Reputation: 1
I'm working on a machine learning project in PyTorch where I need to optimize a model using the full batch gradient descent method. The key requirement is that the optimizer should use all the data points in the dataset for each update. My challenge with the existing torch.optim.SGD optimizer is that it doesn't inherently support using the entire dataset in a single update. This is crucial for my project as I need the optimization process to consider all data points to ensure the most accurate updates to the model parameters.
Additionally, I would like to retain the use of Nesterov momentum in the optimization process. I understand that one could potentially modify the batch size to equal the entire dataset, simulating a full batch update with the SGD optimizer.

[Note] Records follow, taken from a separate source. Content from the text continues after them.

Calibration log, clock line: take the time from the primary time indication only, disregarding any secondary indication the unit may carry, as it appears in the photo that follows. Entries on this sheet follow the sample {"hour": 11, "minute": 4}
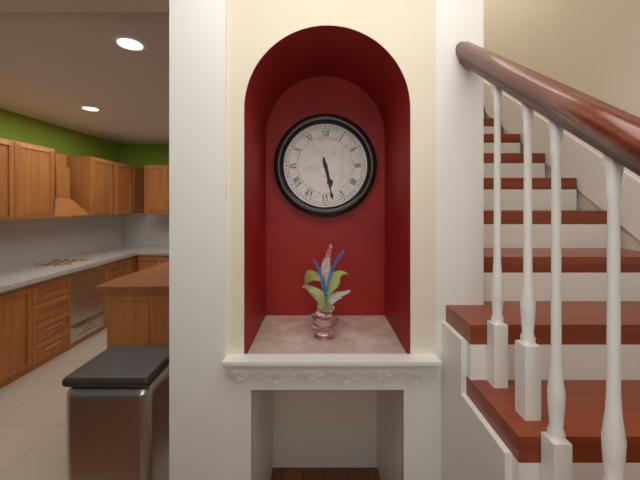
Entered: {"hour": 5, "minute": 28}
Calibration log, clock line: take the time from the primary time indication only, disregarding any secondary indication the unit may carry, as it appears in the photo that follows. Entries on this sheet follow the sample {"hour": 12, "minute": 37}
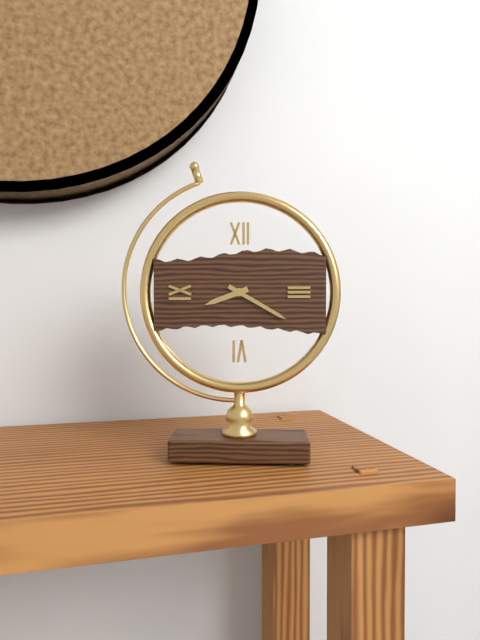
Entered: {"hour": 8, "minute": 20}
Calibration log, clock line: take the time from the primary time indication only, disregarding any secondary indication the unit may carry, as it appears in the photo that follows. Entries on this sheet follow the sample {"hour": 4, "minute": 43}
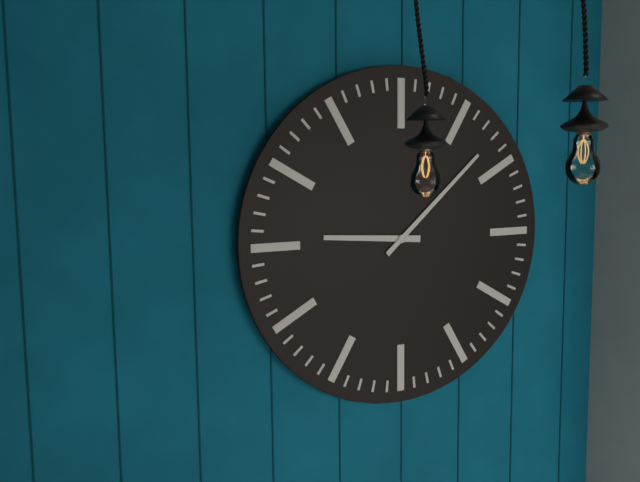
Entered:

However, I'm interested in whether there's a more elegant or direct way to implement a true Gradient Descent optimizer in PyTorch that also supports Nesterov momentum.
Ideally, I'm looking for a solution or guidance on how to implement or configure an optimizer in PyTorch that meets the following criteria:
Upvotes: 0
Views: 919
Reputation: 392
The pytorch SGD implementation is actually independent of the batching!
It only uses the gradients that were calculated and stored in the parameters .grad
attribute in the backward pass.
So the batch size used for calculations and the batch size used for optimization are decoupled.
You can now either:
a) Put all your samples as one big batch through your model by setting the batchsize to the dataset size or
b) Accumulate the gradients for many smaller batches before doing a single step of the optimizer (Pseudo-code):
model = YourModel()
data = YourDataSetOrLoader()
optim = torch.optim.SGD(model.parameters())
for full_batch_step in range(100)
#this sets the accumulated gradient to zero
optim.zero_grad()
for batch in data:
f=model(data)
# this adds the gradient wrt to the parameters for the current datapoint to the model paramters
f.backward()
# now after we summed the gradient for all samples, we do a GD step.
optim.step()
Upvotes: 2